Key compliance features:
- Fully on-premise deployment — runs on trust-provided infrastructure, no cloud dependency
- DSPT-aligned architecture — data flow design reviewed against DSPT standards
- UK GDPR by design — no international data transfers, no third-party AI processors
- MHRA Class 1 pathway — regulatory classification appropriate to a clinical documentation tool
- ISO 27001 certification in progress (BSI/UKAS) — information security management to NHS supplier expectations
KH Scribe is not a US SaaS product retrofitted for the NHS. It was designed for it.

Frequently Asked Questions
What is an on-premise AI scribe? An on-premise AI scribe is a clinical documentation tool that uses artificial intelligence to listen to patient consultations and generate structured clinical notes — but processes all data locally, within the healthcare organisation’s own infrastructure, rather than sending it to external cloud servers.

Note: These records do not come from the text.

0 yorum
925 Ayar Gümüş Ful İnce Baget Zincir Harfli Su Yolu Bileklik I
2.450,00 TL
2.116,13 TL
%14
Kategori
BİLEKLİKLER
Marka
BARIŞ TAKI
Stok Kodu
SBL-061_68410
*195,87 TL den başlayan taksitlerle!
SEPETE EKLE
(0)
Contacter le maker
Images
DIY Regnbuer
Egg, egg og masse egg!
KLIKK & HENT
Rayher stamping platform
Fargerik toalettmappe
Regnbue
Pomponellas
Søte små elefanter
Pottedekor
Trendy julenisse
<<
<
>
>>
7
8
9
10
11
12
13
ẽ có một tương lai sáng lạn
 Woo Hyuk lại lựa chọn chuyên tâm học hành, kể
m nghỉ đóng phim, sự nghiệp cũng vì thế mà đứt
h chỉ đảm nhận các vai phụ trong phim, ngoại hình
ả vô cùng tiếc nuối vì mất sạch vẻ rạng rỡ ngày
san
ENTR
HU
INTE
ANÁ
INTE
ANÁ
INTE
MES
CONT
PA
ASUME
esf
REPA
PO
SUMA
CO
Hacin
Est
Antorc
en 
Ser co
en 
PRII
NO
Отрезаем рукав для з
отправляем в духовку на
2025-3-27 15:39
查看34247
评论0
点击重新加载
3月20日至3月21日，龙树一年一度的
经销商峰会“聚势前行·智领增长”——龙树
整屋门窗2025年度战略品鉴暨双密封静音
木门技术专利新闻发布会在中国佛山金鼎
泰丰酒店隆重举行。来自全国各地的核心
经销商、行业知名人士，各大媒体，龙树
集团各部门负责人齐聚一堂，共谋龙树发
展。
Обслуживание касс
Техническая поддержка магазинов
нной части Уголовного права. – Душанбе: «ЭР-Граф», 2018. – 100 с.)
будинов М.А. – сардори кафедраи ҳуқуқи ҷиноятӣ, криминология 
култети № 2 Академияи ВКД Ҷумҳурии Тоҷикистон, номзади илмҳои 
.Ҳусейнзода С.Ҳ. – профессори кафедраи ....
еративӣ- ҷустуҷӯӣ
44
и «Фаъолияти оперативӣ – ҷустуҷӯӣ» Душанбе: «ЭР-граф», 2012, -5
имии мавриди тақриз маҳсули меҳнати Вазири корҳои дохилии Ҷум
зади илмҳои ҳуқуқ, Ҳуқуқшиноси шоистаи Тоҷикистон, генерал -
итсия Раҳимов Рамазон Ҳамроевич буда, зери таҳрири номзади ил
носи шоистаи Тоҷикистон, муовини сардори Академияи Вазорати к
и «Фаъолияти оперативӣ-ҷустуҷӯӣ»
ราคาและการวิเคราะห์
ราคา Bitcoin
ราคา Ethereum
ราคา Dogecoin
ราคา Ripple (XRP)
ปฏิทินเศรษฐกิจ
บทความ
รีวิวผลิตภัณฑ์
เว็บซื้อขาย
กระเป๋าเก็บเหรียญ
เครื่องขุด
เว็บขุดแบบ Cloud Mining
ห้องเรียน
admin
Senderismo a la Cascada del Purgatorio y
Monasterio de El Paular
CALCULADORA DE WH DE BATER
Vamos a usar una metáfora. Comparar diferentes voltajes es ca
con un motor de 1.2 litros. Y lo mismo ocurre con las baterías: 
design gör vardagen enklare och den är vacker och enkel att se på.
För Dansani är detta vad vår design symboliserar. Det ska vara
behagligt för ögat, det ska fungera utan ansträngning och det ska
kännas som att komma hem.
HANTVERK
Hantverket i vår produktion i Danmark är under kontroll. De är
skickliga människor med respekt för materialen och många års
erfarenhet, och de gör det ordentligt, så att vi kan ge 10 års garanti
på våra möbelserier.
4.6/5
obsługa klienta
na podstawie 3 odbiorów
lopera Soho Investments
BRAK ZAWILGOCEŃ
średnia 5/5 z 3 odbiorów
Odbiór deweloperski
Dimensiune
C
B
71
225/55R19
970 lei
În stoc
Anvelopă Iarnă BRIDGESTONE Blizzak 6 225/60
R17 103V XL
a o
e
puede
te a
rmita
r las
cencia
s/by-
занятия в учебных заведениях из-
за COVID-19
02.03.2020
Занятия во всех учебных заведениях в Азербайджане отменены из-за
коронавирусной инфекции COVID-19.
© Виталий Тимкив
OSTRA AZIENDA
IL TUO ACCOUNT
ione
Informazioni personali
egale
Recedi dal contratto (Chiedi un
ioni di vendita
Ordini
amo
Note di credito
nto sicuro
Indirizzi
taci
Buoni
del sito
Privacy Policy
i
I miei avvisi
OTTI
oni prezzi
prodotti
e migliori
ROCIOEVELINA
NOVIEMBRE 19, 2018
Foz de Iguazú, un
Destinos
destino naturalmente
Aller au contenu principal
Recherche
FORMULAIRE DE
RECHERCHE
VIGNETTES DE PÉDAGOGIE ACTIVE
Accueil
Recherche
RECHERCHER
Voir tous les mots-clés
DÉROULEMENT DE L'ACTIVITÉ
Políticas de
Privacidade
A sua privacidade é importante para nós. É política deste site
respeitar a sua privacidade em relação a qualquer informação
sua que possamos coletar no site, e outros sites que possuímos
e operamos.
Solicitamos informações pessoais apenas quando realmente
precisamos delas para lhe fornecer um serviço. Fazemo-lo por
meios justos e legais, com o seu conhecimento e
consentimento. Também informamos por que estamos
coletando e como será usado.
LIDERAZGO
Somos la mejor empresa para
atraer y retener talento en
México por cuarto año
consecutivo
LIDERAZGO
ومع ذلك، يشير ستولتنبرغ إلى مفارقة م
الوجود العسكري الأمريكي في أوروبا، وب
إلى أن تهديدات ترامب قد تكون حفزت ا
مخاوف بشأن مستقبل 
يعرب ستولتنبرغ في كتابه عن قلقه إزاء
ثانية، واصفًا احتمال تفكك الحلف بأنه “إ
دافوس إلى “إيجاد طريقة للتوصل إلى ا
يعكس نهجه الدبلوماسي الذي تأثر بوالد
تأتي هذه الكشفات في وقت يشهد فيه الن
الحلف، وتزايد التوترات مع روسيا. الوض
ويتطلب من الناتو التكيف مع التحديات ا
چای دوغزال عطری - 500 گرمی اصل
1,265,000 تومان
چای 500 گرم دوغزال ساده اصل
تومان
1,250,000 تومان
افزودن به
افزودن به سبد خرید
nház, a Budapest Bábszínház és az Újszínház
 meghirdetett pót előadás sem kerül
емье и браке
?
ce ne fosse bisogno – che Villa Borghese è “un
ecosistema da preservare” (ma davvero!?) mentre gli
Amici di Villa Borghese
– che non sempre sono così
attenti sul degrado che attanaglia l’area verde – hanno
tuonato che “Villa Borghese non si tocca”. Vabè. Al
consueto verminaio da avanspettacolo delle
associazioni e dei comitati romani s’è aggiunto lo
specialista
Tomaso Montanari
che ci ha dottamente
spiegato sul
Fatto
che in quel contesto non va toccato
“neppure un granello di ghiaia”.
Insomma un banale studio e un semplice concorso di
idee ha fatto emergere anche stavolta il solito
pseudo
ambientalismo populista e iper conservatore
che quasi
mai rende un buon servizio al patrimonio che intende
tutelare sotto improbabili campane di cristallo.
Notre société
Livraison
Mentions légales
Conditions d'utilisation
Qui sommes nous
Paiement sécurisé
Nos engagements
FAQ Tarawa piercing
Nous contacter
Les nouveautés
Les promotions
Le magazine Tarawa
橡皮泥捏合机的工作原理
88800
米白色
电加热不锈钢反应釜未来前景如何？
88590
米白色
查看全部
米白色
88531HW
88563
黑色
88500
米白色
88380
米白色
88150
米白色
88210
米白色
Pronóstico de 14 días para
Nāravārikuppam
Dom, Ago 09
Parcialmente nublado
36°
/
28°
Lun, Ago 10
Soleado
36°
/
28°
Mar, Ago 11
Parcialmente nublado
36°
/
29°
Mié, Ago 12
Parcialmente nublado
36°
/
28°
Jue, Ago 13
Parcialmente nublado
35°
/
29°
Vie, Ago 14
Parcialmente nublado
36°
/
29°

Is cloud-based AI safe for NHS patient data? Cloud-based AI tools introduce data governance complexity for NHS organisations. Patient audio and clinical text processed by cloud AI vendors may be subject to third-party data handling practices, US legal jurisdiction (including the CLOUD Act), and international data transfer obligations under UK GDPR. On-premise alternatives eliminate these risks by keeping data within the trust boundary.
What does DSPT compliance mean for AI scribes? The NHS Data Security and Protection Toolkit (DSPT) requires organisations to evidence how personal data is handled, stored, and protected. For AI scribe tools, this means being able to demonstrate exactly where patient data goes during processing. On-premise solutions make this significantly easier to evidence than cloud-based alternatives.
Do AI scribes require MHRA registration? Ambient AI scribes that generate clinical documentation may be considered software as a medical device (SaMD) under MHRA guidance, depending on their intended purpose and clinical claims. Tools positioned as clinical decision support require careful regulatory classification. KH Scribe is pursuing appropriate MHRA Class 1 registration.
Can NHS Trusts use AI scribes under existing procurement frameworks? Yes. NHS Shared Business Services (NHS SBS) and other framework agreements increasingly include healthcare AI categories. Procurement through established frameworks can significantly reduce the time and risk of AI tool adoption for trusts and ICBs.
How do I evaluate an AI scribe vendor for NHS use? Key questions include: where is data processed, who are the vendor’s subprocessors, are they subject to US law, how do they evidence DSPT compliance, and what happens to data on contract termination. Require written answers to all of these before procurement.
The Bottom Line
The NHS has a right to adopt AI. Clinicians have a right to tools that reduce their documentation burden. Patients have a right to have their data protected.
On-premise AI scribes are not a compromise between capability and compliance. They are the architecture that makes genuine compliance possible and in the NHS context, that makes them the only responsible choice.